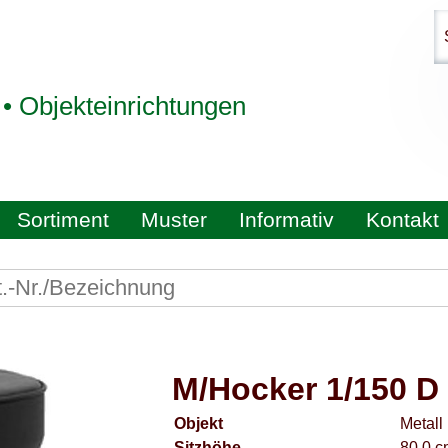
 • Objekteinrichtungen
Sortiment
Muster
Informativ
Kontakt
M/Hocker 1/150 D
Objekt
Metall
Sitzhöhe
80,0 c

_Work item_. Write out the whole listing exactly. Do not include the pictures.

_Exercise answer_.
 • Objekteinrichtungen
Sortiment
Muster
Informativ
Kontakt
M/Hocker 1/150 D
Objekt
Metall
Sitzhöhe
80,0 c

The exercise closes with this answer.